Shneyur has repaired my brother’s watch many times. He fixes it at least once a week. Elye has a funny watch. When it isn’t running faster than a madman, it’s four hours slow or has stopped completely. Go get it to start again! Elye would look for another watchmaker if he wasn’t afraid of hurting Pinye’s feelings. Pinye says it’s the watch’s fault, not his Uncle Shneyur’s. It’s simple logic, he says. If the watch were a normal watch, any watchmaker could fix it. Since it isn’t, what difference does the watchmaker make?

You can’t argue with that.

Pinye has a head like his father’s and his uncle’s. He has their nose too. His whole family is nosey. His Aunt Kreine’s daughter Malka has a nose that’s beyond belief. Actually, it’s more the face that her nose is on. It isn’t quite human. It looks more like a bird’s or an animal’s. She’s ashamed to go into the street with it. Lord-a-mercy!

Although Pinye looks like Malka, he’s a man. It doesn’t matter so much what a man looks like. Still, you can’t help laughing at the sight of him. Besides being tall and thin with a pair of long ears and a neck like a gander’s, he’s nearsighted. He’s always bumping into you. Watch out for your feet when he gets up to leave a room. One pants leg is hiked up, one sock is falling down, his shirt is rumpled, and his tie is never where it should be. He talks with a wheeze and sucks on candies. He always has something in his mouth.

Pinye is quite a fellow. There’s nothing in the world he doesn’t know. Folks say he knows more than the rabbi. He can put the biggest genius in his little pocket, Pinye can. You should see his handwriting too! And he’s a whiz at rhymes. Pinye can rhyme anything. He’s rhymed our whole town — the rabbi, the slaughterer, the beadles, the butchers, his own family, everyone.

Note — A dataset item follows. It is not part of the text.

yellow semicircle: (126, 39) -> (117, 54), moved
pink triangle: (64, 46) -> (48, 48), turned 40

Pinye’s rhymes can make you die laughing. They’re passed around and learned by heart. I even remember a few myself. Here’s one:

Shmuel-Abba the beadle

Is certain to eat all

He can when he sits down to dinner.

He grabs what he’s able

To take from the table

And doesn’t get up any thinner.

And Nechameh his wife?

As I value my life,

I’d rather we didn’t discuss her.

Her brain’s smaller than that

Of the rabbi’s old cat—

The devil take her and cuss her!

The whole town buzzed with this poem. One man even set it to music and sang it at his Sabbath meal. The song went round until it got back to the beadle and his wife. They sent for Hirsh-Leyb the mechanic and asked with tears in their eyes what Pinye had against them. Hirsh-Leyb went home, locked and bolted the door, and gave Pinye a licking. He whipped him so hard that Pinye gave his word of honor never to write another rhyme in his life.

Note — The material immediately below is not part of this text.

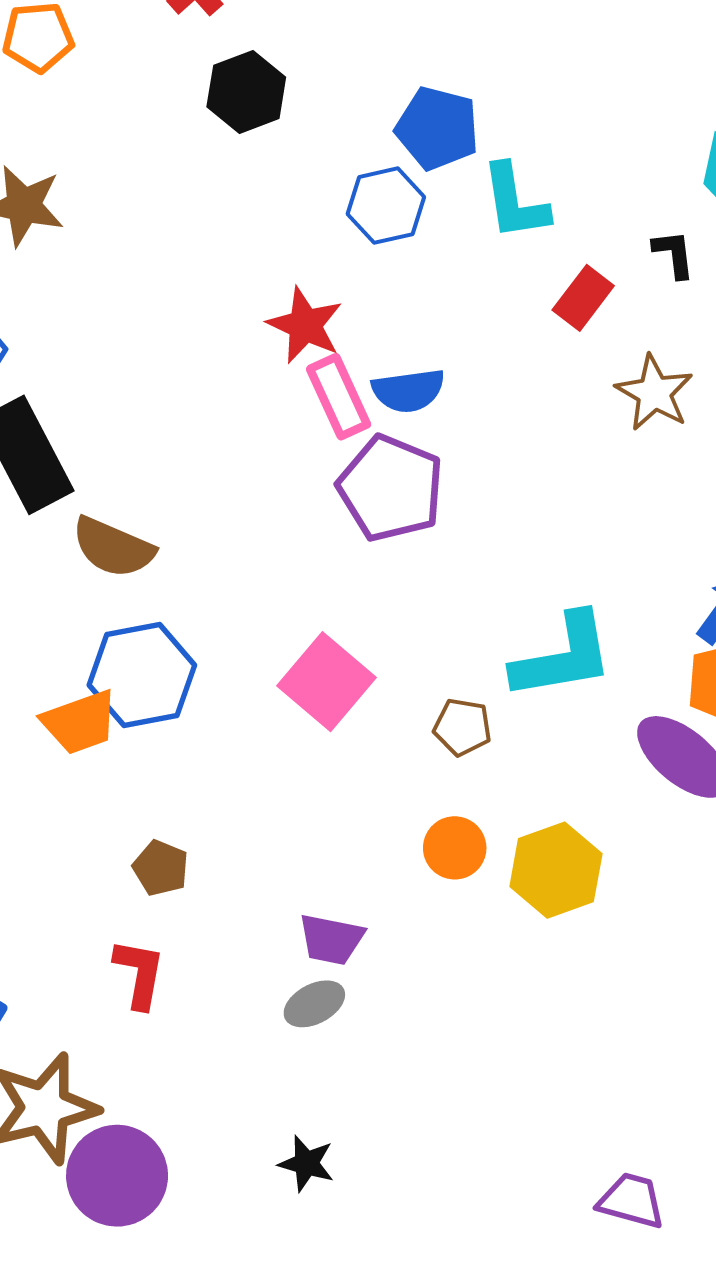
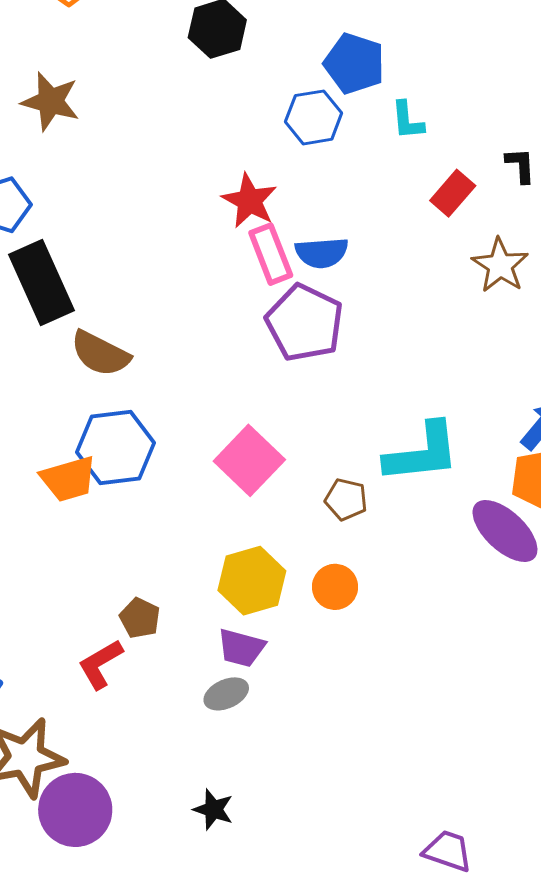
cyan L-shape: (515, 202) -> (407, 120), size x0.7
brown pentagon: (161, 868) -> (140, 618), moved
yellow hexagon: (556, 870) -> (252, 581), moved
red L-shape: (139, 973) -> (100, 664), turned -134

Pinye hasn’t rhymed a word since. He says the rhymes don’t come any more. That’s because he has problems. It all started with his wanting to get married. I mean it wasn’t Pinye; it was his father, who wanted to make a man of him. He arranged a match with the daughter of a miller and the miller set Pinye up in the flour business.

Elye envies Pinye for having his own business. Pinye just laughs. It may be a business, he says, but it’s no business of his. What kind of work is messing around with flour? At most it’s a job for some young moron of a miller’s son. He’s not to blame, Pinye says, if he can’t sit still in a store. His mind keeps flying off. His whole family is like that. They’re high flyers.

That’s what Pinye says. He doesn’t want to run a store. He’d rather enjoy a good book. That makes his father-in-law the miller sore. There’s nothing the man can do about it, though, because he’s afraid of ending up in Pinye’s rhymes. And his daughter is delicate, an only child. Taybl, her name is. She has a face like a Cossack’s but she’s as good as gold. My mother says she hasn’t a drop of gall. It beats me how anyone can count the drops. Taybl minds the store while Pinye stays at home. Elye and I drop in on him there. He tells us everything. Pinye likes to gripe about his fate. He’s boxed in, he says. He can’t breathe. If only he could get away, he would be a different man. A year to see the world is all he asks. So he says to Elye. Elye is the one person he trusts. He shows Elye letters from important people. The important people write Pinye that he has it in him. Pinye thinks he has it in him too. I look at him and think: God almighty, just what does he have there?